DATASET RECORDS:
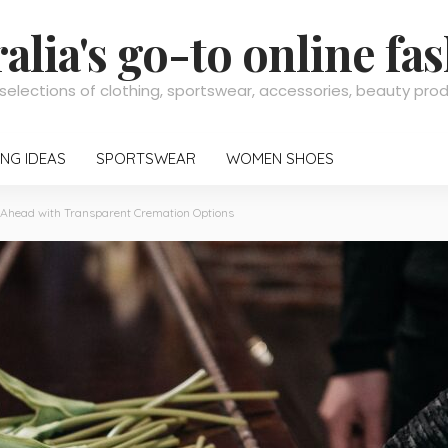
alia's go-to online fa
selections of clothing, sportswear, accessories, beauty pr
NG IDEAS
SPORTSWEAR
WOMEN SHOES
 Ahead with Transparent Cremation Options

WHAT YOU ARE ASKED TO DO:
Only the pictures stay behind; copy everything else in the records above exactly.

EXPECTED ANSWER:
alia's go-to online fa
selections of clothing, sportswear, accessories, beauty pr
NG IDEAS
SPORTSWEAR
WOMEN SHOES
 Ahead with Transparent Cremation Options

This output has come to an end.